Provided text ->
While Heinz is still thrilled to develop the institute, last year problems made evident that research and innovation excellence are not (unfortunately !) the only criteria that he should dig into to insure the long term sustainability of the institute and while he surely trust the research and admin staff, he would like to have a better idea about the funding pipelines, the current staff utilization, the impact of hiring new staff or the consequence of salary increase both from a budget but also from an attrition perspective.
All this activity of lobbying, projects and research imposed him to travel 50+% of the time and he did not count the number of ‘critical’ decisions he had to take them while at the airport. However, while at the institute, Heinz manages to dedicate every Friday afternoon to follow the seminars of young researchers from his former research department.
Redefining the initial challenge
The interviews and the analyse of the Heinz persona enabled to get a better idea on his motivation, tasks, constraints and daily concerns. These findings are summarized bellow:
- Key Motivation
- Becoming World Class Research institution
- Excellence in University Ranking (Shanghai, ERC…)

Dataset content ->
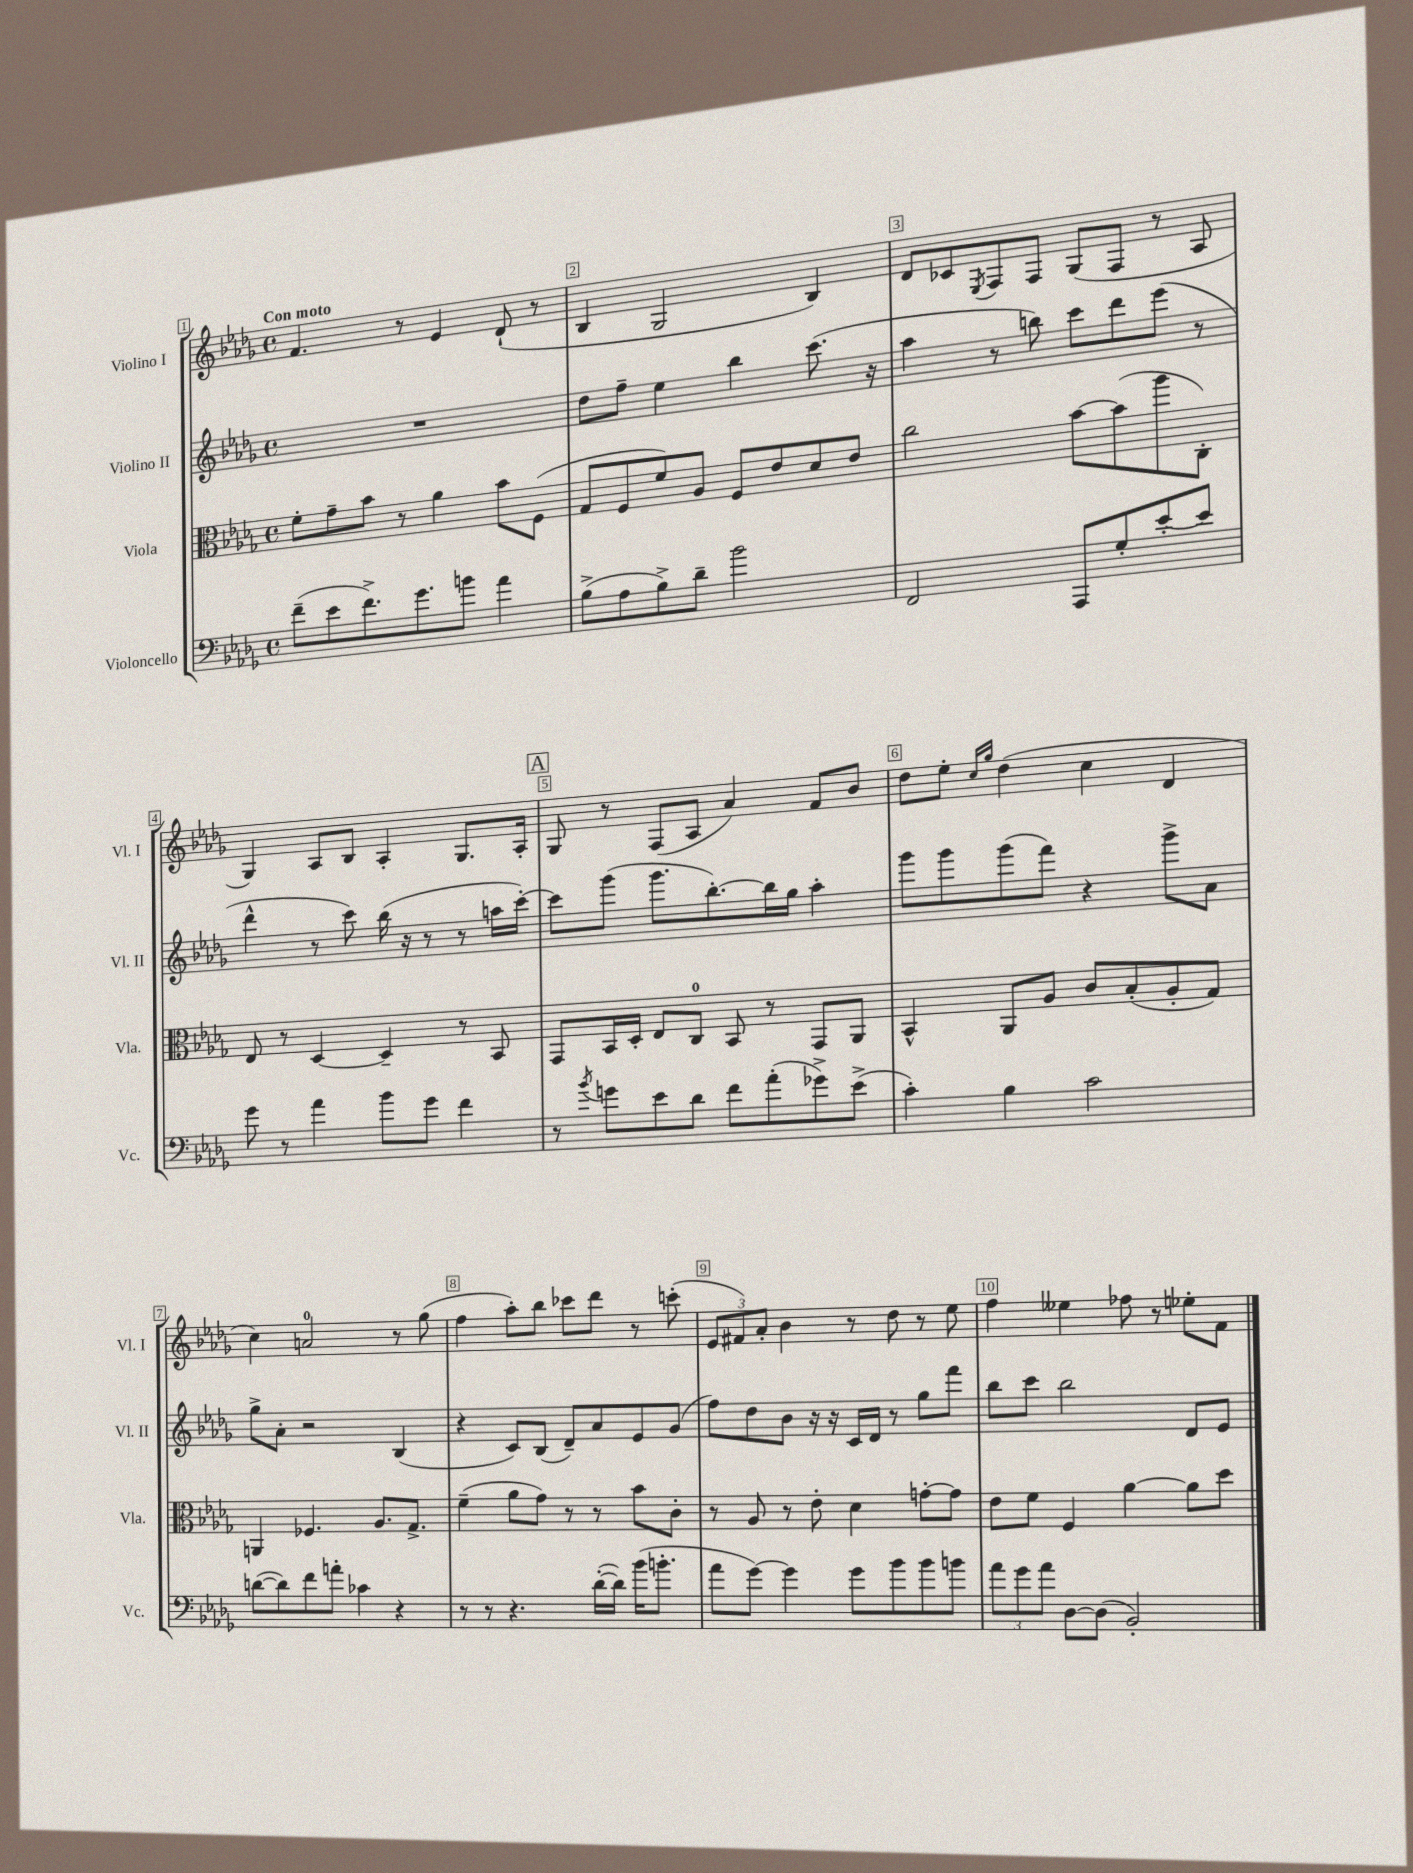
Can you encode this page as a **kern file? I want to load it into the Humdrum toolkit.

Exercise set ->
1. From the text about Heinz, list the things he would like to have a better idea about.
2. Repeat word for word the part of the text about Heinz that runs from "All this activity" down to "former research department.".

Solution list ->
1.
- The funding pipelines
- The current staff utilization
- The impact of hiring new staff
- The consequence of salary increase, from both a budget and an attrition perspective

2.
All this activity of lobbying, projects and research imposed him to travel 50+% of the time and he did not count the number of ‘critical’ decisions he had to take them while at the airport. However, while at the institute, Heinz manages to dedicate every Friday afternoon to follow the seminars of young researchers from his former research department.